Thursday, June 14, 2007

Water Restriction

Imagine your typical American office - one with individual offices instead of cubicles, though. People toil there daily, kissing client butt and generally getting things done. It's what they're paid for, after all.

Imagine that this office has a kitchen for the staff, with microwave, dishwasher, even a warming tray (a puzzling yet classy addition), and a refrigerator. The fridge is stocked with beverages - cans of soda, bottles of green tea, etc. The beverages are provided by the company for the hard-working employees. It's a very nice touch.

Except -

In the door of the fridge, there are bottles of water, all lined up like soldiers of healthy refreshment. In the hot summers of the South (even in air-conditioned office-ness), there is nothing quite as refreshing as a bottle of refrigerated water - except for a cold beer, but that's for after-hours. In the South, families have always kept a bottle of water in the fridge, pouring that cold water over ice cubes for maximum chill. It's so hot down here in August that to fill a glass with ice cubes and then pour cold water straight from the tap is to melt your ice cubes immediately. There has always been a bottle of water in the fridge.
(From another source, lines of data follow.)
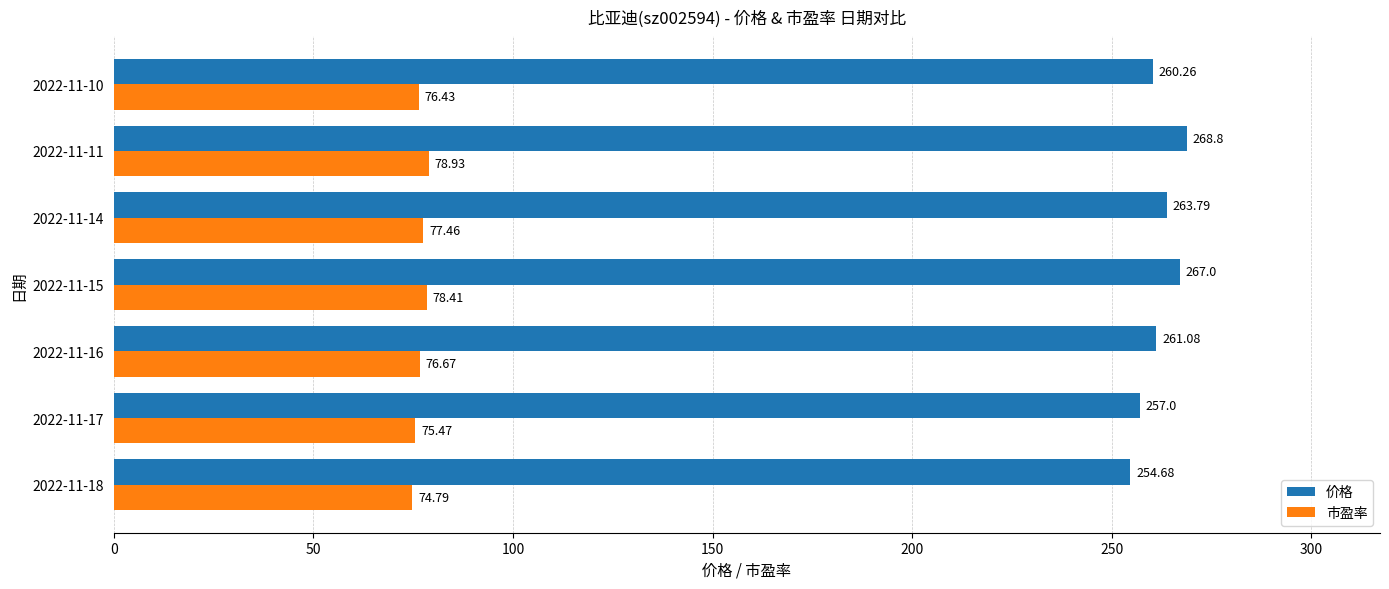

Which series has the largest total across all categories?

价格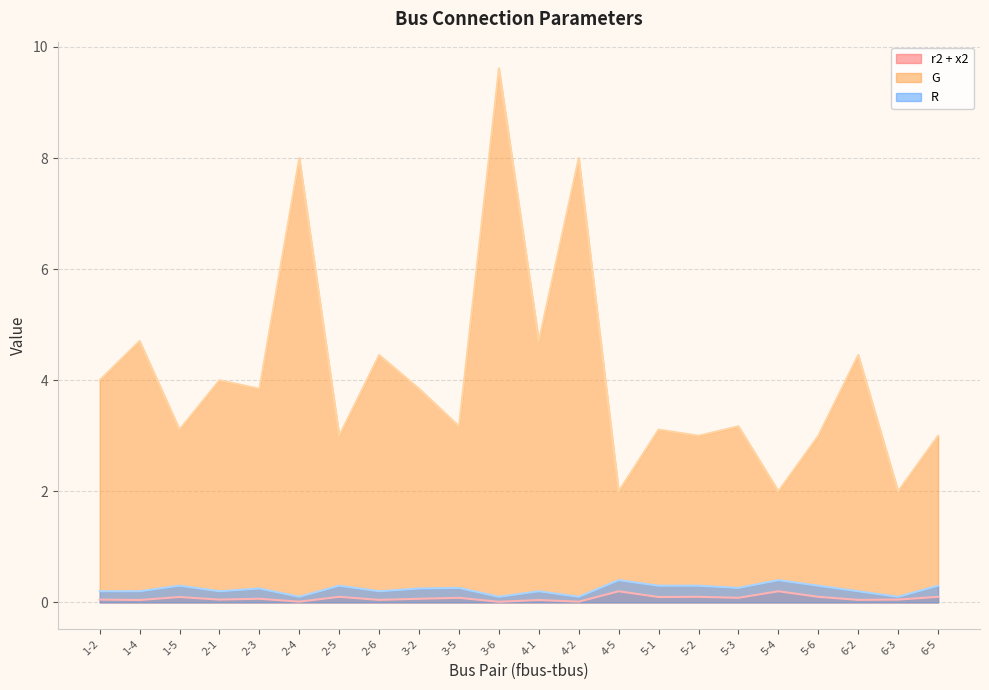

Rank the series by their maximum value, from lowest to highest.

r2 + x2, R, G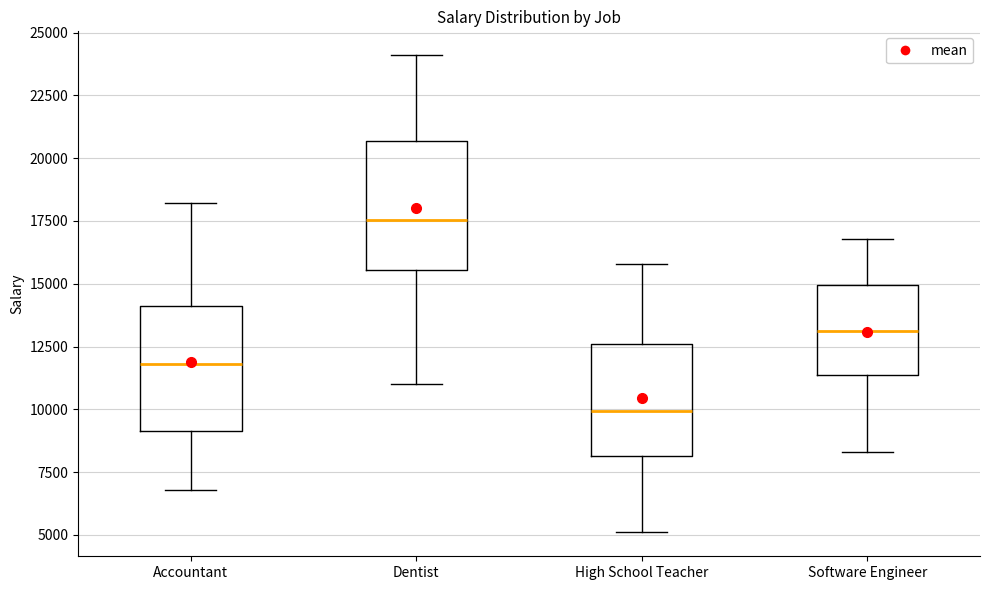

Which box has the highest median line?

Dentist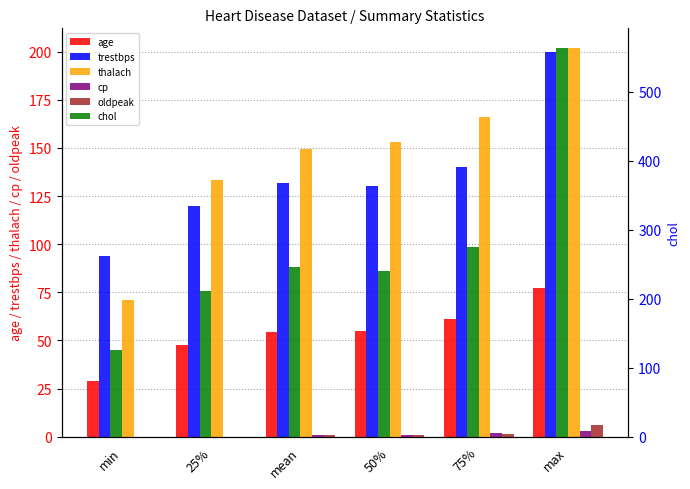

Reading right to left, transcribe all the data shown in this chart.

age: max=77.0	75%=61.0	50%=55.0	mean=54.4	25%=47.5	min=29.0
trestbps: max=200.0	75%=140.0	50%=130.0	mean=131.6	25%=120.0	min=94.0
thalach: max=202.0	75%=166.0	50%=153.0	mean=149.7	25%=133.5	min=71.0
cp: max=3.0	75%=2.0	50%=1.0	mean=1.0	25%=0.0	min=0.0
oldpeak: max=6.2	75%=1.6	50%=0.8	mean=1.0	25%=0.0	min=0.0
chol: max=564.0	75%=274.5	50%=240.0	mean=246.3	25%=211.0	min=126.0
My point is this. Water is crucial, right? We're 70% water, the Earth is something like 70% water, if you went more than three days without water, you'd die. It's basic.

Imagine this office again, with the fridge of water bottles. Imagine the slap-in-the-face post-it note stuck there - "FOR CLIENTS ONLY."

Imagine a place where the bottled water is off-limits to all but paying customers. I guess you'd have to bring your own water from home, or you could pour yourself a glass of water from the communal water pitcher (kept in the fridge, of course)... the water pitcher might have a filter upon it, but then - what about those folks who might put the lip of the pitcher directly against the lip of their well-used water bottle in order to refill? Imagine the transfer of germs and bacteria.

In these uncertain times of tubercular airline passengers and a thousand other infectious maladies - would it make sense for this fictitious office to offer its employees individual cans of sugary soda, but force them to drink your basic water from a trough, when you get right down to it?


Imagine the unruly rebels in this office who might pooh-pooh the restriction on bottled water, helping themselves to perhaps a bottle per day - it's only fair, considering the employees in question seldom partake of the proffered soda. What difference does it make - a can of soda or a bottle of water? Isn't this an imaginary free country?

And now imagine the final insult - one morning, an unruly rebel walks into the kitchen, opens the fridge, and finds that all the bottled water is gone, along with the "FOR CLIENTS ONLY" note. The illicit water is now surely locked away in a closet that cannot be accessed by mere mortals.